For Windows XP/Windows Server 2003 that are no longer supported, you need to install updates for Windows Embedded POSReady 2009. For example: https://support.microsoft.com/en-us/help/4056564.
After installing the updates and rebooting the server, don’t forget to disable the policy on the clients (either switch it to the Force Updated Clients), or return the value of the AllowEncryptionOracle registry parameter to 0. In this case, your computer will not be at risk of connecting to CredSSP unprotected hosts and exploitation of the vulnerability.
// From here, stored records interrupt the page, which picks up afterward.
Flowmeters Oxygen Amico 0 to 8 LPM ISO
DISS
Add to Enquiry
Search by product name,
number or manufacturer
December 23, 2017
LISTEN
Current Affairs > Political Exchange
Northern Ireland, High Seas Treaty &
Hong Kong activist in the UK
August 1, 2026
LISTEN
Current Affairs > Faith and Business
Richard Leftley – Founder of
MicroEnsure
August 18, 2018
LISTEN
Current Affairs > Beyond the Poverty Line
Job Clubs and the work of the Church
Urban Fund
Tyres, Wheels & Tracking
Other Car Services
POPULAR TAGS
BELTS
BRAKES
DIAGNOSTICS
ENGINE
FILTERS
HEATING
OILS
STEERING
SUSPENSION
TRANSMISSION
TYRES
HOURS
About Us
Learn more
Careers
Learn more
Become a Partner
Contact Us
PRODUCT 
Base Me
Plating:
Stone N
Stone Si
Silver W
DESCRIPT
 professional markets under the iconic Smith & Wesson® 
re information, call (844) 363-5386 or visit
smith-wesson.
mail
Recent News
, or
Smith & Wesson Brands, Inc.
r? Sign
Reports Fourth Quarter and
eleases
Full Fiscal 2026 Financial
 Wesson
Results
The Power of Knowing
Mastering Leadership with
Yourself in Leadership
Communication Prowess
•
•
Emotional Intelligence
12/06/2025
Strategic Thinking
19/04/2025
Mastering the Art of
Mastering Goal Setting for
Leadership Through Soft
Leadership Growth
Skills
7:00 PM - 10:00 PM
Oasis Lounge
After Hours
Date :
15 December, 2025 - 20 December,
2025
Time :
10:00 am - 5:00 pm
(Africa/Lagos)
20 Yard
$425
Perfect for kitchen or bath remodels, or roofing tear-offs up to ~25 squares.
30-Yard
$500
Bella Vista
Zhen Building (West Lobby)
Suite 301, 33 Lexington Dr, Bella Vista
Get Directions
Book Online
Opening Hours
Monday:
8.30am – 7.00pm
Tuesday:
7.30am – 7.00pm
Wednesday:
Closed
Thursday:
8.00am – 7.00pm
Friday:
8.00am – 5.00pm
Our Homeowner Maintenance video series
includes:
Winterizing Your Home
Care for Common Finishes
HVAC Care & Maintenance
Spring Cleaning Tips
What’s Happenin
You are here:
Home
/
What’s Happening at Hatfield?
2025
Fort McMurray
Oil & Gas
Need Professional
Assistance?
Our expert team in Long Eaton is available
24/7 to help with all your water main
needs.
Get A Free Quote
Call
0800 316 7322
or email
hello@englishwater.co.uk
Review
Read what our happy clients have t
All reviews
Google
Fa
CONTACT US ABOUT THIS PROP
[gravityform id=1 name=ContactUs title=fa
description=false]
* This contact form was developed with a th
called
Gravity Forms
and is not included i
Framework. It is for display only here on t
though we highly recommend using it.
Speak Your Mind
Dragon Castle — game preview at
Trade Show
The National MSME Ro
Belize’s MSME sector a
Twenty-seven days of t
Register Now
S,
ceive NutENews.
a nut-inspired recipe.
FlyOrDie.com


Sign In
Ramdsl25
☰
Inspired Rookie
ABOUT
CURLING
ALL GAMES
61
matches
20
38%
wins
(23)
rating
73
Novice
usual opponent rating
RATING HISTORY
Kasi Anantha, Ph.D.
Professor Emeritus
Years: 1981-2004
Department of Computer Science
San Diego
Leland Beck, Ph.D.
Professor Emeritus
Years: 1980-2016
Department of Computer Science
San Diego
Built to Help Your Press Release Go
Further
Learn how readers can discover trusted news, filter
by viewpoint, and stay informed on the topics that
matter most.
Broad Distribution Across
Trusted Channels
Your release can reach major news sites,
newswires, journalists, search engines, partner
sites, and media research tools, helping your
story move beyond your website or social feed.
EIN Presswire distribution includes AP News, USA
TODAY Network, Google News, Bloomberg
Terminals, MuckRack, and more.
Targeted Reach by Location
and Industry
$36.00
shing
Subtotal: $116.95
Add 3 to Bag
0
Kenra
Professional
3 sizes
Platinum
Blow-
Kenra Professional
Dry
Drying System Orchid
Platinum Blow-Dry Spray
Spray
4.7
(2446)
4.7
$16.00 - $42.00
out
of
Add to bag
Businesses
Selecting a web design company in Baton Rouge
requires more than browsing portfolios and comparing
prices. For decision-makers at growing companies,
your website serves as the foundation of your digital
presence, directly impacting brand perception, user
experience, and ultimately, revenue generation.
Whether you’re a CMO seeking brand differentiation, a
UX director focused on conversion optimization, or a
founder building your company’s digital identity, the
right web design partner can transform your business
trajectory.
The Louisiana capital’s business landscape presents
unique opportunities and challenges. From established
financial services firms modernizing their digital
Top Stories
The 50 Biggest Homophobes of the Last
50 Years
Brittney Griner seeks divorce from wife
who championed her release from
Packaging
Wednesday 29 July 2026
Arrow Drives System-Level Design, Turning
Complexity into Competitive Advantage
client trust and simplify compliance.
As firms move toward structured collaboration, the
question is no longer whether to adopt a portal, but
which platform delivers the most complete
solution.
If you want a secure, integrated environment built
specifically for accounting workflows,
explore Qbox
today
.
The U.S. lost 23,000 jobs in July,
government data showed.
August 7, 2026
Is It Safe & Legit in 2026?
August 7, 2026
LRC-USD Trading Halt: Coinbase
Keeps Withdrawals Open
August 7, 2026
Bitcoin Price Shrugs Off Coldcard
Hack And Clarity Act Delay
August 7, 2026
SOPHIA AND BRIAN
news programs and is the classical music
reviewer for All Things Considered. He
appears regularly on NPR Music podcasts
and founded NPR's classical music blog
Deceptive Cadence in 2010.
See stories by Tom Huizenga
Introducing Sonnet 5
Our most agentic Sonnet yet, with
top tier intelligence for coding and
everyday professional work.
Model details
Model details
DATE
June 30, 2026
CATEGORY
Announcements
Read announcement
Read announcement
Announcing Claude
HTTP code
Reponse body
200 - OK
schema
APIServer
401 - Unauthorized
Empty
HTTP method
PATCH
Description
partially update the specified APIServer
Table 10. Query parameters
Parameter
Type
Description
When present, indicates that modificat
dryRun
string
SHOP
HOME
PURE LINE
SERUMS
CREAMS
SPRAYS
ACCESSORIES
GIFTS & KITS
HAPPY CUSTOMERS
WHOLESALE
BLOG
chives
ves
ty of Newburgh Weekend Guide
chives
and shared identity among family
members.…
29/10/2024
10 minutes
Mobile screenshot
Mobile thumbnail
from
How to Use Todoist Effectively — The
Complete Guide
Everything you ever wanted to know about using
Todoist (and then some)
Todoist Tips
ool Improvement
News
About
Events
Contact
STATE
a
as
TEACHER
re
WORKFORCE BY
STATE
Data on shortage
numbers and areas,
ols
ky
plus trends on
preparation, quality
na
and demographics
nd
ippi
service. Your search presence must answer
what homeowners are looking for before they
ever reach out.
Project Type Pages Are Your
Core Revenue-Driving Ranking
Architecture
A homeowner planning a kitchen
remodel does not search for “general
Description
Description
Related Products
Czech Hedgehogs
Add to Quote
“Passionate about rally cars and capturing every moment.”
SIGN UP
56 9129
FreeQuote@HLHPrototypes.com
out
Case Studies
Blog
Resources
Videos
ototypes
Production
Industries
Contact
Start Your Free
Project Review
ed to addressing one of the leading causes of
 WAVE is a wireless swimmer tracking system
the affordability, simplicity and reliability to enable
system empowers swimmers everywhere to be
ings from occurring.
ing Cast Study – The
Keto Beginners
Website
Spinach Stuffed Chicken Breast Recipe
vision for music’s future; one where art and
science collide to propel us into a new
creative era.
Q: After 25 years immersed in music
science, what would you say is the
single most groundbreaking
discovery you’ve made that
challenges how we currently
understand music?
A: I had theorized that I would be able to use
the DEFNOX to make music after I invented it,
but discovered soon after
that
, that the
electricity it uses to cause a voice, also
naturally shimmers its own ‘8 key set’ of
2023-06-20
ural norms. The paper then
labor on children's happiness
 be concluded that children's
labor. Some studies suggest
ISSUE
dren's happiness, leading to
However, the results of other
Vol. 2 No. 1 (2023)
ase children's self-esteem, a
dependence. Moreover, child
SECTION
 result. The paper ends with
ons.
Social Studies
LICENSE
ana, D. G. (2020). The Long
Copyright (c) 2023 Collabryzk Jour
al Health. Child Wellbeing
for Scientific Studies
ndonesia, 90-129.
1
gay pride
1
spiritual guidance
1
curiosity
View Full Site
REG ADD HKLM\SOFTWARE\Microsoft\Windows\CurrentVersion\Policies\System\CredSSP\Parameters /v AllowEncryptionOracle /t REG_DWORD /d 0
There is another scenario in which updates are not installed on your computer. For example, the RDP server is updated, but it has a policy that blocks RDP connections from computers with the vulnerable version of CredSSP (Force Updated Clients policy setting). In this case, you will also see the RDP connection error “This could be due to CredSSP encryption oracle remediation”.
Check the Windows updates last install date on your computer using the PSWindowsUpdate module or through the WMI command in the PowerShell console:
gwmi win32_quickfixengineering |sort installedon -desc
This example shows that the latest Windows security updates were installed on June 17, 2018. Download and install the newer MSU cumulative update file for your Windows edition (see above).